If you’re vegan or vegetarian, be aware that Portugal isn’t a very vegetarian friendly country (although this is starting to change). Porto and Lisbon are exceptions to this, and here you’ll find everything from plant-based buffets like Da Terra to higher end restaurants such as AO26. There are even places that offer vegan custard tarts.
Travelling Solo in Portugal
Portugal is a dream destination for solo travelers, offering a blend of rich cultural experiences, stunning landscapes, and a warm, welcoming atmosphere. One of the standout features of traveling solo in Portugal is its relative safety. The country consistently ranks as one of the safest in Europe, and this extends to solo travelers, including females. While it’s always essential to exercise standard precautions, Portugal’s friendly and respectful culture ensures that solo adventurers can explore with confidence and peace of mind.
For those looking to socialize and meet fellow travelers, hostels are an excellent choice. Many hostels in Portugal offer meals, creating communal dining experiences that foster connections and friendships. Sharing a traditional Portuguese meal, like bacalhau or caldo verde, with fellow backpackers can lead to shared adventures, travel tips, or simply great conversations. Plus it’s affordable: usually it’s priced around €10.

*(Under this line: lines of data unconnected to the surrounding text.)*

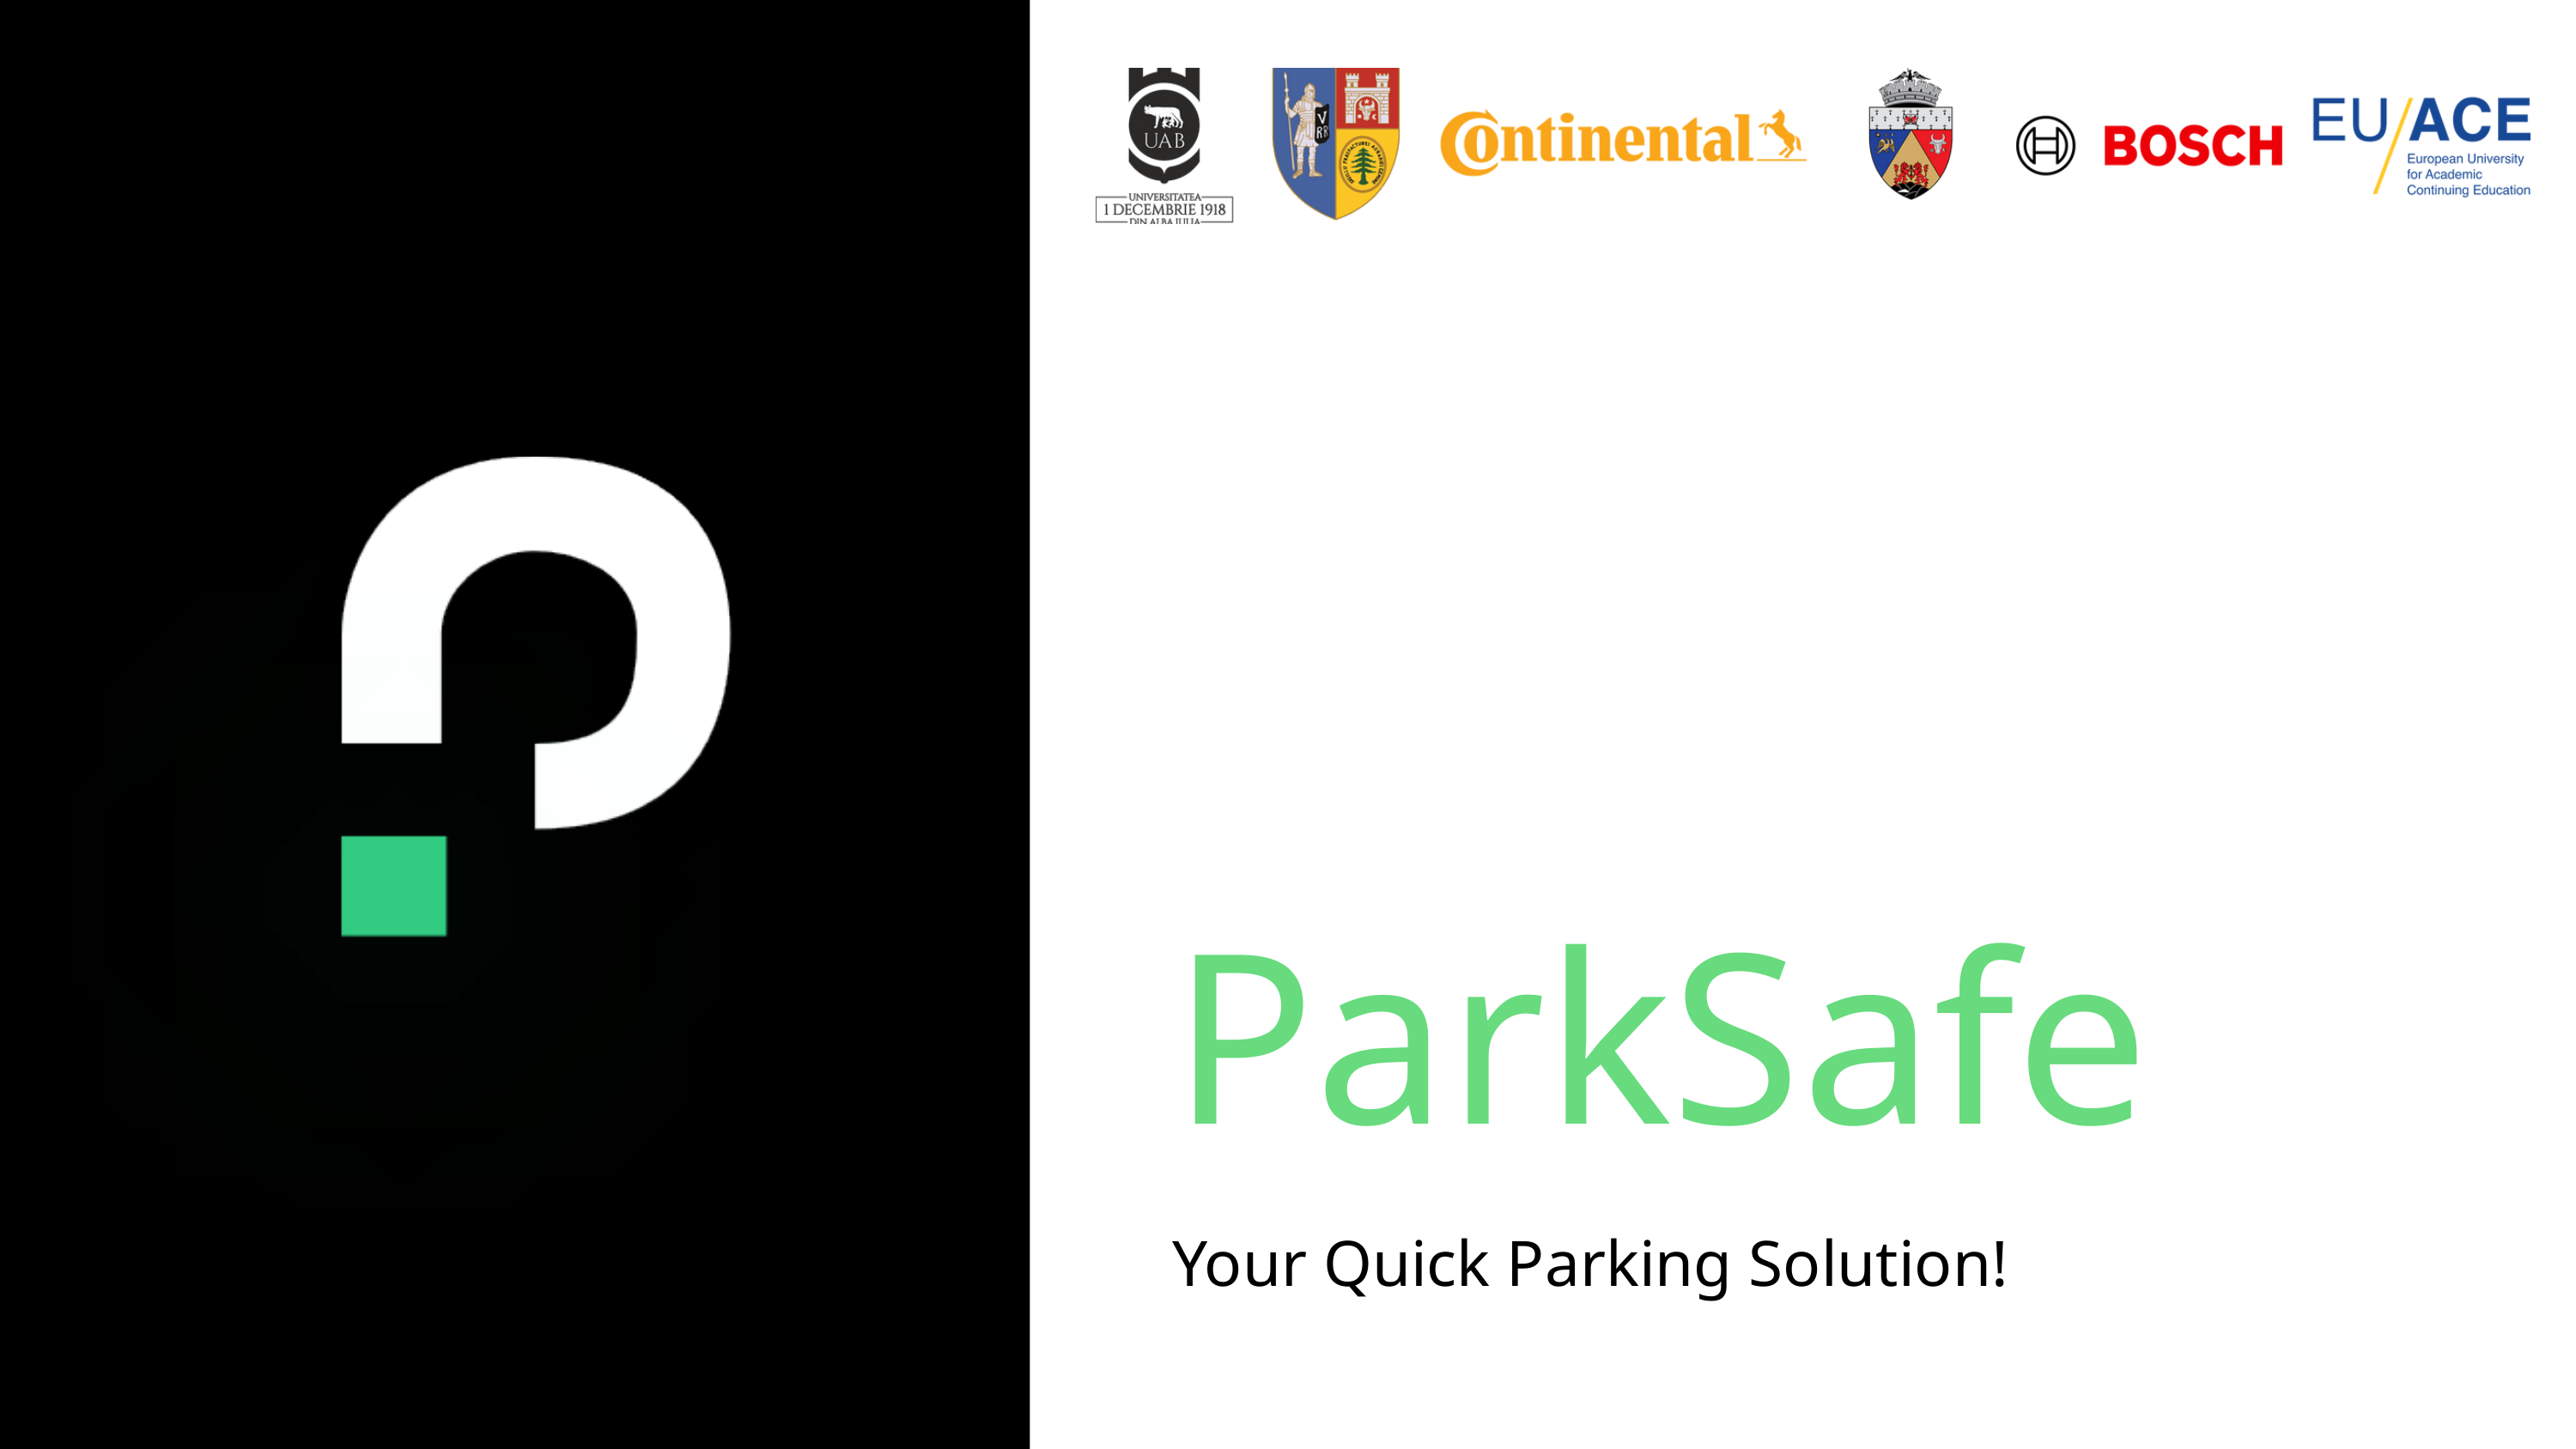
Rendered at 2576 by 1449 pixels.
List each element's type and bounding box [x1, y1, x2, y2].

text_box [0, 0, 1030, 1449]
text_box [1171, 834, 2432, 1304]
text_box [66, 457, 768, 1213]
text_box [1096, 68, 2530, 224]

While you don’t need to be fluent in Portuguese to travel around the country, picking up a few basic phrases in European Portuguese can enhance your experience. Locals appreciate the effort, and even simple greetings or thank yous can open doors to more authentic interactions. Remember, in Portugal, it’s European Portuguese that’s spoken as opposed to Brazilian Portuguese, so focusing on this variation will serve you best.